**QUOTED PASSAGE:**
Start of Block

Zulip Chat Archive

Stream: lean4

Topic: simp and local lets


Bhavik Mehta (Sep 24 2024 at 10:56):

How is simp meant to interact with local lets now? I know there were some changes fairly recently but the behaviour doesn't seem to make sense to me right now:

I have two lets c and d in my local context, and simp only is unfolding d and not c, which is confusing behaviour to me. In particular this is annoying because I'd like to do the exact opposite (unfold c and not d), and I was hoping that simp only [c] would work, but it's going way too far.

Here's an example with no dependency on mathlib

variable {α : Type}

theorem test {n : Nat} {f : Fin n  α} : False := by
  let c (i : Fin n) : Nat := i
  let d : Fin n  Nat × Nat := fun i => (c i, c i + 1)
  have :  i, (d i).2  c i * 2 := by
    simp only

The simp only unfolds d but not c. What I actually wanted - in the original context - was to unfold c but not d, which I'd do with simp only [c]. But since simp only is unfolding d too, this breaks my proof idea. How can I use simp or variants on a goal like this?

Bhavik Mehta (Sep 24 2024 at 11:03):

The same thing happens when turning the config option zeta off too. zetaDelta says it's off by default, although this example seems to be exactly a zetaDelta reduction, but turning it off explicitly doesn't help either.

Ruben Van de Velde (Sep 24 2024 at 11:06):

I'm surprised as well that d would be unfolded

Bhavik Mehta (Sep 24 2024 at 11:08):

To make it even more surprising, changing d to fun i => c i returns the behaviour back to normal!

Damiano Testa (Sep 24 2024 at 11:09):

Mathlib has unfold_let c: does that do what you want? It still does not answer why simp starts unfolding the latest let, but maybe it is good as a workaround.

End of Block

[Stored data]

Start of Block

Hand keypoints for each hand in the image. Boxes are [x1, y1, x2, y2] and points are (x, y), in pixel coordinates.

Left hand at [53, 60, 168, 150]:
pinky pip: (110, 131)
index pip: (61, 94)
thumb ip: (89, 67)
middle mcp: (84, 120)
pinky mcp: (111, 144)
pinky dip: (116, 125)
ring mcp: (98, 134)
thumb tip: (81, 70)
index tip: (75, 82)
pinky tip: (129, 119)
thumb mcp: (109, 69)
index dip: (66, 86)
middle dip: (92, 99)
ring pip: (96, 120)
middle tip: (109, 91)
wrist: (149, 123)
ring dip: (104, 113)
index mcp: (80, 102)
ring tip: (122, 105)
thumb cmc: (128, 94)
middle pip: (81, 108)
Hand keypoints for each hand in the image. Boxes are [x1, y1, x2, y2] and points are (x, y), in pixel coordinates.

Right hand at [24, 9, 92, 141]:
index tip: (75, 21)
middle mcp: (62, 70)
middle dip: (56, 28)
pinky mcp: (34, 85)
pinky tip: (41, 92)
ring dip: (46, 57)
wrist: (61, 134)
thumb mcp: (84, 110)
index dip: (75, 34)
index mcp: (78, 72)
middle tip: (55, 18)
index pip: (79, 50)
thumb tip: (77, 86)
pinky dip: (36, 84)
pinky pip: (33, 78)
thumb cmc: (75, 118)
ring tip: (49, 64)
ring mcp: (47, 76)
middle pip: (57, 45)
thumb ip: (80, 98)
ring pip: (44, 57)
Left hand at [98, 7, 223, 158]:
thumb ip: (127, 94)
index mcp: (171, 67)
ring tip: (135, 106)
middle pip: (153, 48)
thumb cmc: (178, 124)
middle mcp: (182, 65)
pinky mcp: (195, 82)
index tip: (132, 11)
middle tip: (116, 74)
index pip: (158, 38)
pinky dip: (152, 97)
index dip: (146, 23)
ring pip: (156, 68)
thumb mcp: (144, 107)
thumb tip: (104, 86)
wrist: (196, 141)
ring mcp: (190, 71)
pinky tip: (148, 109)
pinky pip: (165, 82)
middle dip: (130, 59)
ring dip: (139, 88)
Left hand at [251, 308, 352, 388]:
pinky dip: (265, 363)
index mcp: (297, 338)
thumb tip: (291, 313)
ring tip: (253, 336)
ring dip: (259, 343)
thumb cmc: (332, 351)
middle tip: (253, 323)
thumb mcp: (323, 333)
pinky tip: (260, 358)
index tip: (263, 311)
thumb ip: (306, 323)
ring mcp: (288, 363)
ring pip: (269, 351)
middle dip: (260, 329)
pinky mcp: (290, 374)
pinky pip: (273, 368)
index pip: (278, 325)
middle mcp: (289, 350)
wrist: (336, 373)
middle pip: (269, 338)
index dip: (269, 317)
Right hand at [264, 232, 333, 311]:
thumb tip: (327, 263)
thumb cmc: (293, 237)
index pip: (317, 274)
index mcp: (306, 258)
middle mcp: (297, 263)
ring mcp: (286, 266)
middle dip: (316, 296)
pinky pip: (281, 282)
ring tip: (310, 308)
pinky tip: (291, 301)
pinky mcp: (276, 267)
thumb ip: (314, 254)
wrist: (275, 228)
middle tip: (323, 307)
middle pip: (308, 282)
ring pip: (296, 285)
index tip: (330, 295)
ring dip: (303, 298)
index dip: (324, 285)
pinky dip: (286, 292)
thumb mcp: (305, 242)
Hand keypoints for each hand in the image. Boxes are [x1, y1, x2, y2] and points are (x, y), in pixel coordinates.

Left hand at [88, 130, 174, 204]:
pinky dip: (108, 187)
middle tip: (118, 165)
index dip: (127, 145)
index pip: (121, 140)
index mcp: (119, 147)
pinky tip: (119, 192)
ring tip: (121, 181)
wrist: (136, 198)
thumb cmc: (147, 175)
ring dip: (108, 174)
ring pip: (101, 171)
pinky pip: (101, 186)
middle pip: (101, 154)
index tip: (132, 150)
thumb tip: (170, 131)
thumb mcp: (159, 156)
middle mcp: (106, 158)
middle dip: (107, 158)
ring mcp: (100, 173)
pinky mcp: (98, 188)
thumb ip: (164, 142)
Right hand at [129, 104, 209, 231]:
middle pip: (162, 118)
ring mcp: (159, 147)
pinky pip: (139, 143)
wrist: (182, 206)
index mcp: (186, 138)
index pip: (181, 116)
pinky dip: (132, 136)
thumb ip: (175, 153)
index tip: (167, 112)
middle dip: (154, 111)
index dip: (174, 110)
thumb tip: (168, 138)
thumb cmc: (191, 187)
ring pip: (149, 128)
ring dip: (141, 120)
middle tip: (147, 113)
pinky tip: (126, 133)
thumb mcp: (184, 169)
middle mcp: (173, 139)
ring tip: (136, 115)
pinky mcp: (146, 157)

End of Block

**PROBLEMS TO SOLVE:**
(1) In the chat about simp and local lets, what does Damiano Testa suggest from Mathlib as a workaround?
(2) Pick up the chat on simp and local lets right after its last message.

**RESPONSES IN ORDER:**
(1) He suggests Mathlib's unfold_let c.

(2)
Bhavik Mehta (Sep 24 2024 at 11:10):

Ah yeah this is a nice workaround in my context, thanks. (The workaround I was using was to generalize to force simp only not to unfold too far, but yours is cleaner!) edit: unfortunately not, because I want to simp only with some other lemmas afterwards, and that one goes too far instead

Floris van Doorn (Sep 24 2024 at 12:26):

Turning the proj option off does what you want in this case:

theorem test {α : Type} {n : Nat} {f : Fin n  α} : False := by
  let c (i : Fin n) : Nat := i
  let d : Nat × Nat := (1, 2)
  have :  i, d.2  c i * 2 := by
    simp (config := {proj := false}) only [c]

I think it's a good idea to have the "projection-reduction" be aware of the zetaDelta (and zeta) options, and be more conservative if they are off.

Floris van Doorn (Sep 24 2024 at 12:26):

maybe open an RFC?

Floris van Doorn (Sep 24 2024 at 14:42):

lean4#5455 (to keep things linked)

Bhavik Mehta (Sep 24 2024 at 14:43):

Oops sorry, meant to do this myself. Thanks!

Tomas Skrivan (Sep 24 2024 at 19:19):

Last time I investigated a similar issue the offending call to whnf is in project? which is called in reduceProj? which is called in reduceProjFn? which is part of the simplifier. I think that whnf call should inherit config from the simplifier. However I'm not sure what to do about whnf cache.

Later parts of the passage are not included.